Beyond exploring the origins of food, multiple theories about diet began surfacing. The Paleo Diet claims to be how we were born to eat. The China Study and upcoming film Forks Over Knives make the case for eliminating animal products entirely to combat chronic disease. More and more people are experimenting with vegetarian and even vegan lifestyles. And on the extreme end of the spectrum are the fruitarians (30 bananas a day... no joke).
How do you wade through the mountains of information and land on the right approach for you?
I've shared bits of my personal journey to better eating over the past year, often in the form of complaints or frustration. In mid-2009 I gave up all refined sugar and grains, opting for a much cleaner approach to eating. This was to increase fat metabolism and improve body composition for my first Ironman. While I desperately missed pasta, bread and chocolate, it worked. I looked and felt better than ever before and it wasn't that challenging of a change.
Following the race, I lapsed back to my old eating habits and paid the price with how I looked and felt in 2010. After struggling through two more Ironmans at sub-optimal race weight and a gluttonous offseason (see this post about a week of eating in Wisconsin, it sums it up nicely) I decided to make a change. I started with a 5-day juice cleanse to kick start a better approach to 2011 and was surprised by the results. Not only did I lose weight I have since kept off, but it drastically changed how I eat. I had to phase out sugar, alcohol, caffeine, animal protein and dairy prior to the cleanse and ease back very gradually post-cleanse. Around that time I started dating a mostly vegetarian so some foods never made it back into my diet. I had a tenfold increase in my vegetable consumption and while I've had coffee occasionally, I'm not the cracked out addict I was before.
So what does all of this mean? As an athlete I think it's incredibly hard to strike the right diet balance. We're told to eat carbs and unfortunately tend to seek highly refined sources.
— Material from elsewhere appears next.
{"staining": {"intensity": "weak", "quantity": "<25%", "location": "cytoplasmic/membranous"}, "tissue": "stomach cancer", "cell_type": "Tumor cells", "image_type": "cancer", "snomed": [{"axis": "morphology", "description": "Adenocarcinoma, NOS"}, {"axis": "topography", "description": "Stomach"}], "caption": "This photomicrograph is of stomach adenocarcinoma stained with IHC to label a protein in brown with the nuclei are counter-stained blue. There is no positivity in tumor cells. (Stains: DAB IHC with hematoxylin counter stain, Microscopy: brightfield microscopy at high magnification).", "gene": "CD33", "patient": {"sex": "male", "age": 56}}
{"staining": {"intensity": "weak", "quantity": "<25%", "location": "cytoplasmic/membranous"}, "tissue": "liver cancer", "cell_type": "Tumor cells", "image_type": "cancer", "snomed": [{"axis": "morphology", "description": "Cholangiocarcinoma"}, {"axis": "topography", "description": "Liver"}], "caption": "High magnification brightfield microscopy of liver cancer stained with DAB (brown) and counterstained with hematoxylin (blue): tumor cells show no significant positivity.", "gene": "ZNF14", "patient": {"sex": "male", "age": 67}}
We're told we need protein so we overload on chicken breasts. Vegetables are lower in calories and lack "substance" so we consume far less than we should. Most of us do ok with this approach and are healthy for the most part, but I felt I could do better.
I still indulge, particularly when I go out to dinner and travel. I drink wine... a lot of wine. I eat cheese when the mood strikes even though I gave up dairy. I eat chocolate just about daily. I eat really good bread when the opportunity presents itself. I eat fish occasionally and turkey, chicken or pork even less occasionally, and since none are the mainstays of my diet, I enjoy them so much more. I feel better, I've lost 11 pounds since mid-December and am on track to reach my ideal race weight by Spring. I still haven't figured out where I live in the diet spectrum - not quite Paleo because I eat unrefined grains; not quite vegetarian because I occasionally eat meat. Since food is a passion, I'll never take it too seriously and will aim for 80-85% "good" and 15-20% "fun." Seems like a great compromise to me.